» **How to complete this task**
Report how many lines of the data contain the string "casing". Add nothing.

» **Material for this exercise**
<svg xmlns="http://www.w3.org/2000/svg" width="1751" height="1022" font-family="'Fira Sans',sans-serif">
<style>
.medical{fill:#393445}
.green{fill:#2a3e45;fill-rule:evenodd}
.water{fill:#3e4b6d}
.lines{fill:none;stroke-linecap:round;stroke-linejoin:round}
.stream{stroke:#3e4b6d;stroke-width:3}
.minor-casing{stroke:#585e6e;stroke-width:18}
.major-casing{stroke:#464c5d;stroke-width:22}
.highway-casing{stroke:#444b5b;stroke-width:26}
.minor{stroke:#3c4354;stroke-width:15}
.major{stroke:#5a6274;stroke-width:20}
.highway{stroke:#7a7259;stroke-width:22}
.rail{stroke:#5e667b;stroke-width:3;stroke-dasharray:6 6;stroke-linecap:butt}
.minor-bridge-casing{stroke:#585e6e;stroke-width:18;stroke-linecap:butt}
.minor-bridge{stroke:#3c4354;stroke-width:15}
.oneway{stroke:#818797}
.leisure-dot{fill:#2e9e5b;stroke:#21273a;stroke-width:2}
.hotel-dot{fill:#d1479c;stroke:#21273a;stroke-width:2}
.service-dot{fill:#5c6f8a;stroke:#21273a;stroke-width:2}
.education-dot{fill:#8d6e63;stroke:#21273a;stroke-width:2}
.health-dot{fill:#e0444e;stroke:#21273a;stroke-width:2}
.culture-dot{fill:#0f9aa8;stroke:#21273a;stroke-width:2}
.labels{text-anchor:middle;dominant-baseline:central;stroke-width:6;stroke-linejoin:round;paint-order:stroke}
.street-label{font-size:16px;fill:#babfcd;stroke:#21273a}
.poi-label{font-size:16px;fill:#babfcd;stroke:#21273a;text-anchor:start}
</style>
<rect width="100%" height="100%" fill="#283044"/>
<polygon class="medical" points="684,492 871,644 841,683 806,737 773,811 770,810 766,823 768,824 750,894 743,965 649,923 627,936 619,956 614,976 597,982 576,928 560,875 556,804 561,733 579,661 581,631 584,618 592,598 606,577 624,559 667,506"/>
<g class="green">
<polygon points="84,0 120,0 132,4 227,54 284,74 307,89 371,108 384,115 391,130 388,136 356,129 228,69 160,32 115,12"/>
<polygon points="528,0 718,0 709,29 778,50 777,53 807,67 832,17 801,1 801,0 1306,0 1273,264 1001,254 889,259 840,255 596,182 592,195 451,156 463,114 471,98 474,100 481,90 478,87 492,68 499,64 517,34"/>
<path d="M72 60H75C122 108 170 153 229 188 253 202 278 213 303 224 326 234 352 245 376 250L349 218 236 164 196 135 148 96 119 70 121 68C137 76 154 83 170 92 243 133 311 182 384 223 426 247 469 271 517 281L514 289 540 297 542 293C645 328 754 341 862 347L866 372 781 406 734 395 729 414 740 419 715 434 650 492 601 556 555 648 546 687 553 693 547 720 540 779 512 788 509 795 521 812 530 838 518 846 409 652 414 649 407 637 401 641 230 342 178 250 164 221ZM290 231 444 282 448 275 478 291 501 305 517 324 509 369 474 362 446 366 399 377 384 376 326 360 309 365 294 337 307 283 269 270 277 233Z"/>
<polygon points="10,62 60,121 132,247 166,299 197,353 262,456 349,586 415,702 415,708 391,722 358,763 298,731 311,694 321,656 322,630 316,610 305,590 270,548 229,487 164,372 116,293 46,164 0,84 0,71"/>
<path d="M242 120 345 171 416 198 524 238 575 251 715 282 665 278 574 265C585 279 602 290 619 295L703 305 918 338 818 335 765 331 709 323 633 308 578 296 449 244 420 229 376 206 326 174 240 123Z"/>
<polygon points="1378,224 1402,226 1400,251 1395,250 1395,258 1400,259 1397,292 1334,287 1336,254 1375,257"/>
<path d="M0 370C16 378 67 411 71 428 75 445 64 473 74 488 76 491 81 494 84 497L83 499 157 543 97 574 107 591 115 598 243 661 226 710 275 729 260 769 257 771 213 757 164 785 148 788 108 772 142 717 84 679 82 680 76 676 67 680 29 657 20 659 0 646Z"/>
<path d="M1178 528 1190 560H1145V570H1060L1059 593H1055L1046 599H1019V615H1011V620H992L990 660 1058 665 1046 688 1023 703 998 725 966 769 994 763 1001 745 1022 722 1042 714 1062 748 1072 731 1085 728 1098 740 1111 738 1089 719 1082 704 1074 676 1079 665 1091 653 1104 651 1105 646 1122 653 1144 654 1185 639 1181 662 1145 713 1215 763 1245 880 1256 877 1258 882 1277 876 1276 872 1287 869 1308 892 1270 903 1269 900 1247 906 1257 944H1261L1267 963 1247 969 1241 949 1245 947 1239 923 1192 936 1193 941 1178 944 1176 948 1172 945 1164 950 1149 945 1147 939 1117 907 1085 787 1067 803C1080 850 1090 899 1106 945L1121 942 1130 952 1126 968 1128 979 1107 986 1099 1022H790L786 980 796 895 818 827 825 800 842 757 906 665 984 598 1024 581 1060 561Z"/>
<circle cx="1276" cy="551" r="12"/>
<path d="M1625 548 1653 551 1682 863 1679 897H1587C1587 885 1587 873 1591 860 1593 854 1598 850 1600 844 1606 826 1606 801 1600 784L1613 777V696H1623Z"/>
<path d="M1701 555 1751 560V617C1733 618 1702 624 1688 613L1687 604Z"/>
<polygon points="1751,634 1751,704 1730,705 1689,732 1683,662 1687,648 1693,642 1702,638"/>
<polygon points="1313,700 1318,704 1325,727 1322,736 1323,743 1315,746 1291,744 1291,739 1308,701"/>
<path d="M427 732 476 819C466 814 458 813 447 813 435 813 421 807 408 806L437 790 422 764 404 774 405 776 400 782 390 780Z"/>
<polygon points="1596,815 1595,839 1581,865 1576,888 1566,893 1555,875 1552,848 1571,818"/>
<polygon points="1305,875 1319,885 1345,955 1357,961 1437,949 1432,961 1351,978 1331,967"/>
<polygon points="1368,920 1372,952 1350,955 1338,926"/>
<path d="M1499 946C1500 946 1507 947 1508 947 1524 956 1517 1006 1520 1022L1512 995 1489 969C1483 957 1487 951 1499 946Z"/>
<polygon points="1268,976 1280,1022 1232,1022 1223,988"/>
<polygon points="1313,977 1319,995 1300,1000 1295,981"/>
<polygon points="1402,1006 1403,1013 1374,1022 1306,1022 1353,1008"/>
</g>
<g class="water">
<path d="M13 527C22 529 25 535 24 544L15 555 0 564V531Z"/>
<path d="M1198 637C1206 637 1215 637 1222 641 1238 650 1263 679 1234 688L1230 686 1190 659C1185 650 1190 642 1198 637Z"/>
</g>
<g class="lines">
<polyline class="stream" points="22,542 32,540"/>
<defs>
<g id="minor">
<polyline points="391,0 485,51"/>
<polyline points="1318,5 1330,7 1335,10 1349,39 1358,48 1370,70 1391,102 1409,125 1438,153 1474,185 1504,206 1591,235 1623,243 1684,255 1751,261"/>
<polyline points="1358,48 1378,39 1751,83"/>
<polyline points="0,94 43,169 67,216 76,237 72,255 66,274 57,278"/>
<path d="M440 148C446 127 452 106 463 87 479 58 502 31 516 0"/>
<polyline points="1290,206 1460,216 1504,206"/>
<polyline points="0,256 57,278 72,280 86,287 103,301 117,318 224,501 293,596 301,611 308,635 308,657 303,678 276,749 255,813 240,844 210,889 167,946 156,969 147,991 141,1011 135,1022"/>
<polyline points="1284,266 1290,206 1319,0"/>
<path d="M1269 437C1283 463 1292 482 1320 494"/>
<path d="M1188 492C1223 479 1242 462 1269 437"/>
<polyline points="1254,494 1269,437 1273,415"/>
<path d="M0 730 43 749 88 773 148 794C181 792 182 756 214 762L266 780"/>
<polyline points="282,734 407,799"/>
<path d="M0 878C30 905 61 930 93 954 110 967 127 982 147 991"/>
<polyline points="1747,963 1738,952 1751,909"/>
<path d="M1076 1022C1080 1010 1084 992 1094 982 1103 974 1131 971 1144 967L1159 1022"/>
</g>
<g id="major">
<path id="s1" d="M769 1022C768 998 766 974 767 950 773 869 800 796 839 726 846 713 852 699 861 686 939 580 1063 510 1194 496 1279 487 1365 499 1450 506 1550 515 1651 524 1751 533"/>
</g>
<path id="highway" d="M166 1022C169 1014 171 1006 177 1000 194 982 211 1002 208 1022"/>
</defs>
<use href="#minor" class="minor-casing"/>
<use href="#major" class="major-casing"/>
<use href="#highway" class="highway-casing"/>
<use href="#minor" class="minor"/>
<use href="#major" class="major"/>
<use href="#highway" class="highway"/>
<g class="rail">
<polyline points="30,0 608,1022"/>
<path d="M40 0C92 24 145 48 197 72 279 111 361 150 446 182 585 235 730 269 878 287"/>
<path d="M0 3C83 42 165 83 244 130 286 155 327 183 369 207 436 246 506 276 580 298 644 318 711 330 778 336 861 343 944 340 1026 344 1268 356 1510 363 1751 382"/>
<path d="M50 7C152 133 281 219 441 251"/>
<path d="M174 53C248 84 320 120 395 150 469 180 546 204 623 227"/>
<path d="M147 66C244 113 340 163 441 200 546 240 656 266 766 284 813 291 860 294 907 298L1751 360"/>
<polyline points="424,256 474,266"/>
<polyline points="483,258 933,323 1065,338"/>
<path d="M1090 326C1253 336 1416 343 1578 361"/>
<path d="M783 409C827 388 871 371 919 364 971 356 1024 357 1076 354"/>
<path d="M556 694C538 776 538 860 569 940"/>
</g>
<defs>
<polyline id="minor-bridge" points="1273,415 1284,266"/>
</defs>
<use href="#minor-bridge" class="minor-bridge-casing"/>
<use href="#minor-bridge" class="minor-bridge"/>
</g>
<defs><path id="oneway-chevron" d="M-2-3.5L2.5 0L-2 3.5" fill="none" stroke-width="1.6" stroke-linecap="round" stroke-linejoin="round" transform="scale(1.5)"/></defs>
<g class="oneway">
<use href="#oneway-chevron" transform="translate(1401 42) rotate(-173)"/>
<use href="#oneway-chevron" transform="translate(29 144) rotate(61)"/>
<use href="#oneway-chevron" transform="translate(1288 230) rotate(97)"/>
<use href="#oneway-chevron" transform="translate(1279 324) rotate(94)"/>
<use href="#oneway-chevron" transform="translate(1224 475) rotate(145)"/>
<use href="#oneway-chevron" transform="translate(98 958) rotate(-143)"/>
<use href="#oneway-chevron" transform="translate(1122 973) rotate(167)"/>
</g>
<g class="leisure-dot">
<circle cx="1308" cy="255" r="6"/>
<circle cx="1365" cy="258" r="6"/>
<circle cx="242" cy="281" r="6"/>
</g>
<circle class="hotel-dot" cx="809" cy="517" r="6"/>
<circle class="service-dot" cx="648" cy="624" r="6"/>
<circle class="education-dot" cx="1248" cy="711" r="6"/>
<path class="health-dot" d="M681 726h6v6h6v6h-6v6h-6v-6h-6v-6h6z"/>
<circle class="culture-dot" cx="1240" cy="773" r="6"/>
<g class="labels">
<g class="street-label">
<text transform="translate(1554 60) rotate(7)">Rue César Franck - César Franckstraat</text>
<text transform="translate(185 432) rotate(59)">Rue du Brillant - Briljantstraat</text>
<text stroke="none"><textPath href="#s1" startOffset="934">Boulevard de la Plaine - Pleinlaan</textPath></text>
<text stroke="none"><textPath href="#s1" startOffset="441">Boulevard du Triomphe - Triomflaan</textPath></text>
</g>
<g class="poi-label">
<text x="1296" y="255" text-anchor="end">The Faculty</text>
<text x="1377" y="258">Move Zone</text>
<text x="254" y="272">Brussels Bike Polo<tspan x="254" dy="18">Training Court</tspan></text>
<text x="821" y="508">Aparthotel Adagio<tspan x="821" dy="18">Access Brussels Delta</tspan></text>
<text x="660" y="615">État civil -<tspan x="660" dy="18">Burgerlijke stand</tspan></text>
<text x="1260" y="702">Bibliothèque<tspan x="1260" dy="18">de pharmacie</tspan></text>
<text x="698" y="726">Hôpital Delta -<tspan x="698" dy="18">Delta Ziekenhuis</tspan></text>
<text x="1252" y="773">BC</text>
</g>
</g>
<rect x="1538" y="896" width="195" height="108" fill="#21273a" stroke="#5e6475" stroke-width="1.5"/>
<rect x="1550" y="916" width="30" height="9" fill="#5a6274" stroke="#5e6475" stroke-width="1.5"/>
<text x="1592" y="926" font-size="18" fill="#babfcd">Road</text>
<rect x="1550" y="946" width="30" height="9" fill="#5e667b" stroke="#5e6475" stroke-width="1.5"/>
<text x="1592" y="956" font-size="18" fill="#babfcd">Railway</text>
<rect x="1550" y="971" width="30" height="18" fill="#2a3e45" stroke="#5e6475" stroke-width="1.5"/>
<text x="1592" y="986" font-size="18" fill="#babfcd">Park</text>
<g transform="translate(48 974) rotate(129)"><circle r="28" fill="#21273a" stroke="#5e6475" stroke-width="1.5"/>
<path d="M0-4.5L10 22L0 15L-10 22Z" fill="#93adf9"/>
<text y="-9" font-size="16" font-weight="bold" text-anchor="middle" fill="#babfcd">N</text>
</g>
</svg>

» **The completed task**
8